Devrimci kalabilmek için...
Önceki gün EMEP Ümraniye İlçe Örgütü'nde yapılan konferans bir dakikalık saygı duruşu ve işçilerin hep bir ağızdan Enternasyonel Marşı'nı söylemesiyle başladı. Gündemin açıklanmasıyla devam eden konferansın ilk konuşmasını "İşçiler partiye parti iktidara" sloganlarıyla konferans salonuna giren EMEP Genel Başkanı Levent Tüzel yaptı.

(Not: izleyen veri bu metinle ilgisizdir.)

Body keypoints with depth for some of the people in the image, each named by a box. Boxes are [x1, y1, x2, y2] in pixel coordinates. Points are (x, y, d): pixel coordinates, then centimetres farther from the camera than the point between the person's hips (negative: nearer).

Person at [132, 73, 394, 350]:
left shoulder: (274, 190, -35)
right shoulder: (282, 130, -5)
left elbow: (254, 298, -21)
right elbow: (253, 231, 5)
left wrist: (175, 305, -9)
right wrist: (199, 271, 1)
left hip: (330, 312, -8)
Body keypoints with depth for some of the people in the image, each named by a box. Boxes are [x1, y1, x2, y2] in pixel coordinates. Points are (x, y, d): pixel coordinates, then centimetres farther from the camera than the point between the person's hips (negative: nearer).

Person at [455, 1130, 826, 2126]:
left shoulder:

Tüzel, yaklaşık iki aydır bütün birimlerde partinin dört yıllık çalışmasıyla hangi noktaya geldiğinin tartışıldığını belirtti ve devrimci bir parti için tartışmanın önemini vurgulayarak "Her daim devrimci kalmak için bundan vazgeçmeyeceğiz. Tartışmalarımızda hatalarımıza karşı acımasız olduk. Böyle olduğu için de EMEP işçi ve emekçiler içinde yer edindi" dedi. Yabancı sermayenin kurtaracağını söyleyerek geri kalmış ülkeleri işgal ettiğini ve Türkiye'nin de bu ülkeler arasında olduğunu açıklayan Tüzel, Ecevit'in 53 projeyi koltuğunun altına alarak, ülkeyi pazarlamak üzere Davos'a gittiğini belirtti. Tüzel, sermayenin kendini yenileyebilmek amacıyla büyük bir bilinç bulanıklığı yarattığını belirtti ve bu bilinç bulanıklığını göz önünde bulundurarak emekçilere yönelik çalışmanın hassas bir biçimde yürütülmesi gerektiğini anlattı.

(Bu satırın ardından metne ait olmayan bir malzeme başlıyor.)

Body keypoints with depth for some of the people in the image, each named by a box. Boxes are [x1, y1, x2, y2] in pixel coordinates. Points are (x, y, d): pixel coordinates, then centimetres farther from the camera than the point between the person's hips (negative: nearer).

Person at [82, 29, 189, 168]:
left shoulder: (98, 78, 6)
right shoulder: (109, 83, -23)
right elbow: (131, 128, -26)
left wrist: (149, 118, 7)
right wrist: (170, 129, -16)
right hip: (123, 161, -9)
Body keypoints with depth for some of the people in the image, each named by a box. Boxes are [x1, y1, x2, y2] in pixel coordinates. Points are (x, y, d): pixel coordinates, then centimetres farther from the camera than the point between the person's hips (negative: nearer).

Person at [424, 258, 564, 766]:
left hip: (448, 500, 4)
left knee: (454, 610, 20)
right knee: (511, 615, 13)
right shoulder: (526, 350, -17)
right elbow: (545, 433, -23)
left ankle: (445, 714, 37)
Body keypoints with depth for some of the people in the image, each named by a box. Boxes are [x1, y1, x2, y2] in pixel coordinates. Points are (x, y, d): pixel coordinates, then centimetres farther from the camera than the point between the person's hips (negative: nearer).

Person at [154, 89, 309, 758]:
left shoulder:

EMEP'in Emek Platformu'nun kurulmasındaki rolünün büyük olduğunu ve partinin her zaman emekçileri birleştirme çabası içinde olacağını kaydeden Tüzel, DSP-MHP-ANAP ortaklığıyla kurulan hükümetin ortaya 'Enflasyon yüzde 25 olacak' diye bir program attığını, ama enflasyon hedefinin gerçekçi olmadığı gibi bu programın yükünün de emekçilere çıkarıldığını açıkladı.
Sermayeyi sarsmalıyız
Sermayenin tahkim, MAI gibi IMF'yle hazırladığı saldırı programlarını hayata geçirmek üzere her yerde yeni adımlar attığını da belirten Tüzel, bu saldırılara karşı duran tek onurlu sesin EMEP olduğunu vurguladı. Bu saldırıları geri püskürtmek için halkın gözlerindeki bağın kaldırılması gerektiğini söyleyen Tüzel, "Bunun için işe büyük fabrikalardan başlamalıyız" dedi.

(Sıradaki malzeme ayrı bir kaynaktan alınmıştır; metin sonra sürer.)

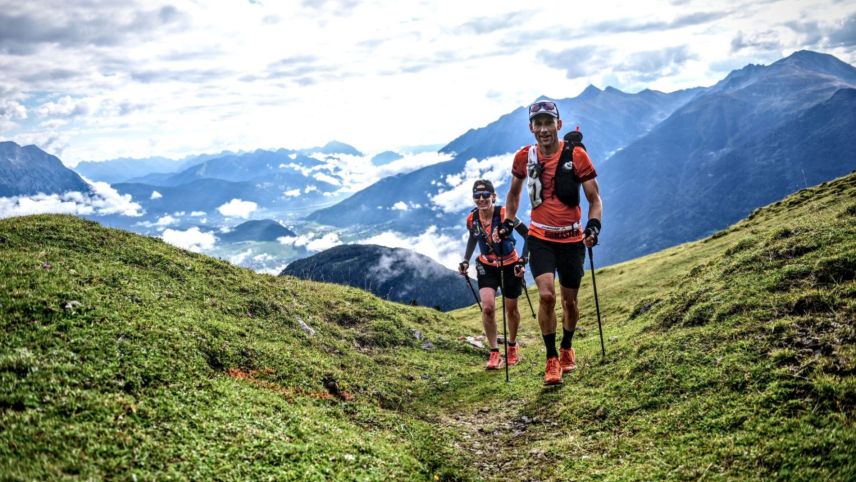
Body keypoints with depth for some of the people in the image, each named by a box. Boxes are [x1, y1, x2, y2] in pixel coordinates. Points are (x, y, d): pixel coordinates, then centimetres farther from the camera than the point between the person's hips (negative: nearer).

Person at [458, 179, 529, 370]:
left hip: (510, 266, -2)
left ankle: (512, 346, 38)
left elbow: (528, 235, -15)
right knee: (487, 307, -17)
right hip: (487, 266, 2)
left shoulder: (504, 214, -24)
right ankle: (494, 354, -5)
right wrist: (466, 260, 2)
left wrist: (523, 261, -21)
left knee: (511, 309, 11)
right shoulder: (472, 219, -12)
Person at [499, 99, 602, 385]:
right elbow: (514, 193, 15)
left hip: (572, 239, 0)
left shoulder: (576, 155, -10)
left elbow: (594, 198, -4)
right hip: (540, 238, 0)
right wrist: (508, 222, 4)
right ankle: (552, 359, -2)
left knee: (569, 300, 10)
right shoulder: (524, 157, -4)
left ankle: (567, 348, 38)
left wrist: (593, 226, -20)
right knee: (547, 295, -17)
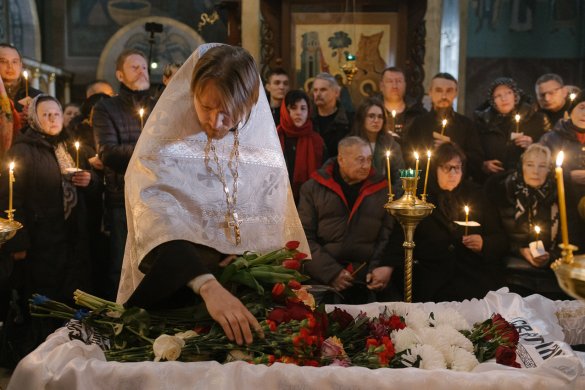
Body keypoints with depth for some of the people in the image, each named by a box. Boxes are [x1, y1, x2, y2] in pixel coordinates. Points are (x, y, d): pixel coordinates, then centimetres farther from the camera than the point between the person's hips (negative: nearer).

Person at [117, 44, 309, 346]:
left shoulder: (265, 150, 2)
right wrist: (208, 285, -35)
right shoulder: (163, 144, -7)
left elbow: (277, 233, 6)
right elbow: (158, 226, -21)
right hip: (174, 292, -1)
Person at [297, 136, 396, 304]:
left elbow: (389, 235, 10)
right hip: (323, 281, -2)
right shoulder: (313, 188, 6)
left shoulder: (381, 188, 11)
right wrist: (331, 272, -10)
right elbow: (305, 237, 1)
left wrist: (386, 266, -8)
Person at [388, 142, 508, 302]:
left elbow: (500, 240, 15)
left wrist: (483, 244, -6)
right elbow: (399, 242, 6)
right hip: (432, 278, -2)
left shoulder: (475, 195, 17)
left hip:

Başta kadınlar olmak üzere bütün partilileri daha ileri görevler almaya davet ettiğini de vurgulayan Tüzel, her ilçe örgütünün de kendine has bir çalışma programı olmasının zorunluluğundan bahsetti. Çalışmaların sermayeyi sarsma hedefiyle yapılması gerektiğini ifade eden Tüzel, "Biz sözümüzün eri olacağız. Değer bildiğimiz her şeyi düzene karşı savunmakta geri durmayacağız. 13 Şubat'ta yapılacak EMEP İstanbul Kongresi'nin dosta düşmana emeğin inancının, boyun eğmezliğinin, kararlılığının bir göstergesi olacağına inanıyorum" diyerek konuşmasını bitirdi.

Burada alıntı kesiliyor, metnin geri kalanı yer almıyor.